- DO THIS
Write out every line of the records below with no changes, keeping the original order, spacing, and bracketed numbers.

- RECORDS FOR THIS TASK
+++++

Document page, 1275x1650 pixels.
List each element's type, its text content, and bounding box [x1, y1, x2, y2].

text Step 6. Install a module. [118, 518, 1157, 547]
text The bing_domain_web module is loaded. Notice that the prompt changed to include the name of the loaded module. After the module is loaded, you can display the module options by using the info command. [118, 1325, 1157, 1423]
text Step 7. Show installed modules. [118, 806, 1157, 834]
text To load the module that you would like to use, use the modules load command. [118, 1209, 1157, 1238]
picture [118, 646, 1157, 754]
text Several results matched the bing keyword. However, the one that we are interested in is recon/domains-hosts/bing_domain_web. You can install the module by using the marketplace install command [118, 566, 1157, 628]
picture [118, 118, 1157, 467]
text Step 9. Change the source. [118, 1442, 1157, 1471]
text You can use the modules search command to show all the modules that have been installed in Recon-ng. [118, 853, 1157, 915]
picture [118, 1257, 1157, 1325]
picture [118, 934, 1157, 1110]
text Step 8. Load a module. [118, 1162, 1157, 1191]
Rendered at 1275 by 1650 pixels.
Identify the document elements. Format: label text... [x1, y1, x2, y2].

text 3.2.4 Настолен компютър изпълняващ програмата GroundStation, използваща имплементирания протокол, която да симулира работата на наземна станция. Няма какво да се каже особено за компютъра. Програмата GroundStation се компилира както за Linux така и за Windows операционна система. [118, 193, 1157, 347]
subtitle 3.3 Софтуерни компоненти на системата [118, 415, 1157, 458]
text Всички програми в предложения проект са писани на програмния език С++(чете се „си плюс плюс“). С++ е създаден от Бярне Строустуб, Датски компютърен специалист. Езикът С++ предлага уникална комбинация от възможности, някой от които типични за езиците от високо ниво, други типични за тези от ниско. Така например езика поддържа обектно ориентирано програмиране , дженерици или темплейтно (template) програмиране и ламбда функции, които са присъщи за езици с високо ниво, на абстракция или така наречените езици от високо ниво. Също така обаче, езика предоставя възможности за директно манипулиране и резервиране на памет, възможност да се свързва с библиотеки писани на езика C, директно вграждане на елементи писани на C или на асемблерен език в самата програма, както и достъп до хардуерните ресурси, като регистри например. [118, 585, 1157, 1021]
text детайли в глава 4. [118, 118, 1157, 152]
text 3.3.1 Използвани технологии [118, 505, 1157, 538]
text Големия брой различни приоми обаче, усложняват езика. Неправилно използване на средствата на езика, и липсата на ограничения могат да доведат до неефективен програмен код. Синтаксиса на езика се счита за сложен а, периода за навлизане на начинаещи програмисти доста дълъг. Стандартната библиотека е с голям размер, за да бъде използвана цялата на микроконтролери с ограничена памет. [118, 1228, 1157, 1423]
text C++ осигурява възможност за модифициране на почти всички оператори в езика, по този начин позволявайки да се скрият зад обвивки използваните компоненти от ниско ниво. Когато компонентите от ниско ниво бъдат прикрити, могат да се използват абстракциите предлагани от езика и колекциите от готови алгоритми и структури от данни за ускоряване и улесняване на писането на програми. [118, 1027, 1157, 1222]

+++++

- RESULT
Document page, 1275x1650 pixels.
List each element's type, its text content, and bounding box [x1, y1, x2, y2].

text Step 6. Install a module. [118, 518, 1157, 547]
text The bing_domain_web module is loaded. Notice that the prompt changed to include the name of the loaded module. After the module is loaded, you can display the module options by using the info command. [118, 1325, 1157, 1423]
text Step 7. Show installed modules. [118, 806, 1157, 834]
text To load the module that you would like to use, use the modules load command. [118, 1209, 1157, 1238]
picture [118, 646, 1157, 754]
text Several results matched the bing keyword. However, the one that we are interested in is recon/domains-hosts/bing_domain_web. You can install the module by using the marketplace install command [118, 566, 1157, 628]
picture [118, 118, 1157, 467]
text Step 9. Change the source. [118, 1442, 1157, 1471]
text You can use the modules search command to show all the modules that have been installed in Recon-ng. [118, 853, 1157, 915]
picture [118, 1257, 1157, 1325]
picture [118, 934, 1157, 1110]
text Step 8. Load a module. [118, 1162, 1157, 1191]
Rendered at 1275 by 1650 pixels.
Identify the document elements. Format: label text... [x1, y1, x2, y2].

text 3.2.4 Настолен компютър изпълняващ програмата GroundStation, използваща имплементирания протокол, която да симулира работата на наземна станция. Няма какво да се каже особено за компютъра. Програмата GroundStation се компилира както за Linux така и за Windows операционна система. [118, 193, 1157, 347]
subtitle 3.3 Софтуерни компоненти на системата [118, 415, 1157, 458]
text Всички програми в предложения проект са писани на програмния език С++(чете се „си плюс плюс“). С++ е създаден от Бярне Строустуб, Датски компютърен специалист. Езикът С++ предлага уникална комбинация от възможности, някой от които типични за езиците от високо ниво, други типични за тези от ниско. Така например езика поддържа обектно ориентирано програмиране , дженерици или темплейтно (template) програмиране и ламбда функции, които са присъщи за езици с високо ниво, на абстракция или така наречените езици от високо ниво. Също така обаче, езика предоставя възможности за директно манипулиране и резервиране на памет, възможност да се свързва с библиотеки писани на езика C, директно вграждане на елементи писани на C или на асемблерен език в самата програма, както и достъп до хардуерните ресурси, като регистри например. [118, 585, 1157, 1021]
text детайли в глава 4. [118, 118, 1157, 152]
text 3.3.1 Използвани технологии [118, 505, 1157, 538]
text Големия брой различни приоми обаче, усложняват езика. Неправилно използване на средствата на езика, и липсата на ограничения могат да доведат до неефективен програмен код. Синтаксиса на езика се счита за сложен а, периода за навлизане на начинаещи програмисти доста дълъг. Стандартната библиотека е с голям размер, за да бъде използвана цялата на микроконтролери с ограничена памет. [118, 1228, 1157, 1423]
text C++ осигурява възможност за модифициране на почти всички оператори в езика, по този начин позволявайки да се скрият зад обвивки използваните компоненти от ниско ниво. Когато компонентите от ниско ниво бъдат прикрити, могат да се използват абстракциите предлагани от езика и колекциите от готови алгоритми и структури от данни за ускоряване и улесняване на писането на програми. [118, 1027, 1157, 1222]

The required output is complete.